My experience with direct acid washing, several times, on very old and then ageing plaster, 12 years after the pool was replastered, leads me to these questions and comments, albeit few.
What color is the plaster and how old is it?
How extensive is the scale? Solid or spots? Of course there will be areas that are much more or less thick.
As I have colored plaster judging just how much plaster is removed, while removing scale in unevenly distributed scale areas, is much easier to see, as the dissolving plaster comes off in a dark color, unlike the runoff of the scale, even when it is stained.
The last acid wash I did on my pool was 2008. It was around the 5th acid wash I had done on the pool in 22 years; two on the old white plaster and three on the blue plaster, applied in 1996. The blue plaster heavily coated with scale in some areas and lightly coated in other area.
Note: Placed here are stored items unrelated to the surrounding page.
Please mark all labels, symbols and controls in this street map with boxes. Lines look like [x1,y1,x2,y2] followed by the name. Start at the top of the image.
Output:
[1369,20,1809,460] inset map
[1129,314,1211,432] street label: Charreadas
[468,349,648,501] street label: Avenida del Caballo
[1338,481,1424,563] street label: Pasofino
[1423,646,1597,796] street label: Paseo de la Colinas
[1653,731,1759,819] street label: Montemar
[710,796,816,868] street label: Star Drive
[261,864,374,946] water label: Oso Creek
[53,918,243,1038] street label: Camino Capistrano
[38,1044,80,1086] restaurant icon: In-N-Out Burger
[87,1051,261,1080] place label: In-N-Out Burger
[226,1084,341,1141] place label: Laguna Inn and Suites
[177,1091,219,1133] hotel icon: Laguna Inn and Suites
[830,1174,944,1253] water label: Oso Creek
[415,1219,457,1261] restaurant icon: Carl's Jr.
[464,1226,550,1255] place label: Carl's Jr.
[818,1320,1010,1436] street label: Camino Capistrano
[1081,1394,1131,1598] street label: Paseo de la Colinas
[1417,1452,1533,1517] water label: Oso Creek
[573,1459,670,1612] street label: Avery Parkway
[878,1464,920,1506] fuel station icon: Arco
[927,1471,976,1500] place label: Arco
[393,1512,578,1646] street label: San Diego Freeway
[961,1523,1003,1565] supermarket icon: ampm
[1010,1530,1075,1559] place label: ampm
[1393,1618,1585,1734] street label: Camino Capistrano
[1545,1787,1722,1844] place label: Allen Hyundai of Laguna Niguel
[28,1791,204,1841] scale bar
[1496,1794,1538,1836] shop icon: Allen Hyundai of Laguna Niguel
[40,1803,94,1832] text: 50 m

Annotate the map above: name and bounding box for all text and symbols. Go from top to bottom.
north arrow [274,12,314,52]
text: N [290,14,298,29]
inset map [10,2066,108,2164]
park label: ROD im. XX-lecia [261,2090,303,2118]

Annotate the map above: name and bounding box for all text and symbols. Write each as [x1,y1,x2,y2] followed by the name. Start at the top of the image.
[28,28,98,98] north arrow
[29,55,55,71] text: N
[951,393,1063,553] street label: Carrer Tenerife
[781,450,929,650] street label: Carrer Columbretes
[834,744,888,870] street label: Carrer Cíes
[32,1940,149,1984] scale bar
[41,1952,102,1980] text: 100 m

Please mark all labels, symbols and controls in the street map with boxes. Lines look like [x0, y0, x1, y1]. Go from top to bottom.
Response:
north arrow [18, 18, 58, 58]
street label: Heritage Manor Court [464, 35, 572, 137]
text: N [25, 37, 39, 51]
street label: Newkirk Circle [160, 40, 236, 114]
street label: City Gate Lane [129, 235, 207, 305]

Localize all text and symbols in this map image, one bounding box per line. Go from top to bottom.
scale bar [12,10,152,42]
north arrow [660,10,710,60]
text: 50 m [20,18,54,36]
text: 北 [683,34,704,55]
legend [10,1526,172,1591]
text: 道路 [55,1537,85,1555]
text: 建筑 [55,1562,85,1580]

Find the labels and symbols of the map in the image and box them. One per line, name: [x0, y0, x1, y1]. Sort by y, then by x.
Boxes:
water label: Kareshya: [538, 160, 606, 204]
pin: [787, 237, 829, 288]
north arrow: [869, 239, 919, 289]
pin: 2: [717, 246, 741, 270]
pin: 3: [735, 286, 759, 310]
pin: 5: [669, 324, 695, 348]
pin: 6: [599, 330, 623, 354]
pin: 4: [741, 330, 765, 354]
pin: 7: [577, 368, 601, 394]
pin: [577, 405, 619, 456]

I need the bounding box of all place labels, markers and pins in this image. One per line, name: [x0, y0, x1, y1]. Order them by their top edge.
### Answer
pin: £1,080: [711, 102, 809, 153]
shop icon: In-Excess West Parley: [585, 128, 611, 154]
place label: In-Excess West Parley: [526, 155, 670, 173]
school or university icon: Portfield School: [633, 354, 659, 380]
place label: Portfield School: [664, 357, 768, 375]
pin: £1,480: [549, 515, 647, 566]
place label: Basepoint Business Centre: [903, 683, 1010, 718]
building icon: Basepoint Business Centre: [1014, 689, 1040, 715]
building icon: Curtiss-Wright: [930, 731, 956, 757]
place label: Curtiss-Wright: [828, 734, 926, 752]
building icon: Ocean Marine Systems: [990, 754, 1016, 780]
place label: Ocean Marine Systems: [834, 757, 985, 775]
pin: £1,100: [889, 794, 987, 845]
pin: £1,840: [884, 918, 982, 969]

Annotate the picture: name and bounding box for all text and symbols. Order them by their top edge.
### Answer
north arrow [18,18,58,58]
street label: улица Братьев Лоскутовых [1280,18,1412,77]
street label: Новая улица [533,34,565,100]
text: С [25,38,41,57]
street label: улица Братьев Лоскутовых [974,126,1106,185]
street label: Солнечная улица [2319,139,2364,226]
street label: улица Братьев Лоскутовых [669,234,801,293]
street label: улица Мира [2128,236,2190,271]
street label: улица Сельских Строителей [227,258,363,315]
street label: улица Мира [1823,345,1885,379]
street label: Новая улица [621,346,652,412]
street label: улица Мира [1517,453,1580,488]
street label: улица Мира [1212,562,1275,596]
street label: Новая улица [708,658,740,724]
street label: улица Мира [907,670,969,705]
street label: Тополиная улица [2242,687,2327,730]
I didn't determine this until the first wash was done using the weakest solution. I decided to not hit the bottom of the pool very hard as it was pretty well spotted with areas of thin to no scale and some areas of very, very heavy scale, for fear of dissolving too much plaster.
Of course you know about my two hours of angle grinding, using concrete disk, on just one step.
Here's what I observed after finishing, which might be of benefit. My friend and I did the last process in two full days, probably took us 20 hours, with lot of breaks. It was 100 F outside so we had to "stay alive".
We did not directly acid wash the basin of the deep end where some of the heaviest scale was laid. During the process we allowed about 2.5 to 3' of rinse water and acid to collect in the basin. I neutralized it with baking soda and pumped it out, doing this many times, over the two days. I don't know what the pH of the water became before I neutralized and pumped out as I was only using fresh test strips. From watching one video we took, after using 6 bottles of acid solution and collecting it in the basin over about two hours time, the volume of the basin was about 2.6-3 K gallons of water and 6 gallons of acid. BTW.... I had been adding baking soda every once in a while, while this acid pool was collecting so I only needed to add about four more lbs before the pump out. So pH was not "6 gallon pH the whole time". Sorry I can't be more specific. The calculation called for 2 lbs of baking soda per gallon of 3x.x MA and I had already added 8 lbs of baking soda, couple lbs at a time, during the two hours.
At any rate, after the job was finished and upon refill there was an almost scale free bowl in the deep end of pool. I'm posting a YouTube in a bit so you can see the pool (and me, and hear dear Shelsey's voice) It doesn't appear that much excess plaster was removed.